=== Task goal ===
Somewhere below, one line contains "在胡說八道的冷笑話當中，還是能一本正經的話說從頭，" and a later line contains "HIP 2027 reunirá en Madrid al". Output those two lines and everything between them exactly, and nothing else.
══ Records for this exercise ══
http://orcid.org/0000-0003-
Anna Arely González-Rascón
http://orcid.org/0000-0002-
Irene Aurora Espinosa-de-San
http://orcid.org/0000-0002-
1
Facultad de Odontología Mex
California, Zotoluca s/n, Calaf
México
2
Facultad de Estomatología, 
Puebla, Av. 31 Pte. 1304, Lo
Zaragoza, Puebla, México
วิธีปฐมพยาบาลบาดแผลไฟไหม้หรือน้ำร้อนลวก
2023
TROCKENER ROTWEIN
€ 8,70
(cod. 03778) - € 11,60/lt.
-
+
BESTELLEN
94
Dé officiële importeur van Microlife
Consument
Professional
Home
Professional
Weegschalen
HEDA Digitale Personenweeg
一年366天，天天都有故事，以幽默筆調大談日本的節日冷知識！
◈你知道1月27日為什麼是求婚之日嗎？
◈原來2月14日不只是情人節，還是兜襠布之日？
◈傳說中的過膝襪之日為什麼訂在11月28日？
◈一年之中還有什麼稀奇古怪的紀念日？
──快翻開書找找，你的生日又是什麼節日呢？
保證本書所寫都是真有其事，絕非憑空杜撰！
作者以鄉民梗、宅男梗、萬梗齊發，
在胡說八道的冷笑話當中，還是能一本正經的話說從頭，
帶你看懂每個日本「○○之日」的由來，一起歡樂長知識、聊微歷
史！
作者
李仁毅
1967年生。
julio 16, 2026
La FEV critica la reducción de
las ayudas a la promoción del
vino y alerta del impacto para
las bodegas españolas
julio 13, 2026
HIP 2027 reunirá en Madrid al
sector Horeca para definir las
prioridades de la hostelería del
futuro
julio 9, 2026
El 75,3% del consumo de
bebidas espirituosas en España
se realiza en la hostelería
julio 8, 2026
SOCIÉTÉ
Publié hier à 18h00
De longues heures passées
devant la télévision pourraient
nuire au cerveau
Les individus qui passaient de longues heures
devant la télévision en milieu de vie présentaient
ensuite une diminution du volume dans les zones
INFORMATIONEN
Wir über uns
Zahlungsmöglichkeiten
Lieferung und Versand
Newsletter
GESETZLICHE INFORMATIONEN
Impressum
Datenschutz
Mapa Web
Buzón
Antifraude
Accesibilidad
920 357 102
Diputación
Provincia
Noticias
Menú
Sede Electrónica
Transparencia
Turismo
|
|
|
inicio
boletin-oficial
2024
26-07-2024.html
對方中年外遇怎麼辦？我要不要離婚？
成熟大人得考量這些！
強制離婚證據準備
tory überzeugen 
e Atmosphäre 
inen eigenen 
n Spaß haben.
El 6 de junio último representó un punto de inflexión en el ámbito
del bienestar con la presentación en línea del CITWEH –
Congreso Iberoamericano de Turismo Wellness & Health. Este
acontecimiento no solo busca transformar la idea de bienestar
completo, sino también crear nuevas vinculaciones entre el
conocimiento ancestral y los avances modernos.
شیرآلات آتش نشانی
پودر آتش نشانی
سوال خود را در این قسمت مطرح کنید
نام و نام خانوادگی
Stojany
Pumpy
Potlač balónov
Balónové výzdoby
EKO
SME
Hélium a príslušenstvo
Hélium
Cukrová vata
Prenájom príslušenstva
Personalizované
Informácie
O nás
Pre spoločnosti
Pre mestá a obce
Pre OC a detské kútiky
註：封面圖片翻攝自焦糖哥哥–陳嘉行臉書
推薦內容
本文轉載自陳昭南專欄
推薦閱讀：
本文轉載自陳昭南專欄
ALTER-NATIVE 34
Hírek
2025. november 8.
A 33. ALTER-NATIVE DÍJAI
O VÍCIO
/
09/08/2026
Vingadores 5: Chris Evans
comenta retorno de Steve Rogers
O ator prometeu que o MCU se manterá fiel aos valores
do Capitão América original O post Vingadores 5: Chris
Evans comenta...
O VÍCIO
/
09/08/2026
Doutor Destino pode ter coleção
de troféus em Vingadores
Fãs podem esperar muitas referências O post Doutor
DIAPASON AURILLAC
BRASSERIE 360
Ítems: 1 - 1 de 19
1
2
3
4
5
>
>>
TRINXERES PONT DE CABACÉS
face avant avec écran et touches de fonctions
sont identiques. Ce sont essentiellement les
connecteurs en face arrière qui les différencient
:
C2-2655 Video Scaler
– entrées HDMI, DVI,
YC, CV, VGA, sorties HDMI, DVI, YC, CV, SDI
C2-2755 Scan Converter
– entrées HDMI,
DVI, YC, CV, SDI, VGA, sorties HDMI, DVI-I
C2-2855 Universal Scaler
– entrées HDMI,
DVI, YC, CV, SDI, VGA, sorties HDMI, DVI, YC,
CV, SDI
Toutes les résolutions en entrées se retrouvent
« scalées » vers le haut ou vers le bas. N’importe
═══
=== Output of the task ===
在胡說八道的冷笑話當中，還是能一本正經的話說從頭，
帶你看懂每個日本「○○之日」的由來，一起歡樂長知識、聊微歷
史！
作者
李仁毅
1967年生。
julio 16, 2026
La FEV critica la reducción de
las ayudas a la promoción del
vino y alerta del impacto para
las bodegas españolas
julio 13, 2026
HIP 2027 reunirá en Madrid al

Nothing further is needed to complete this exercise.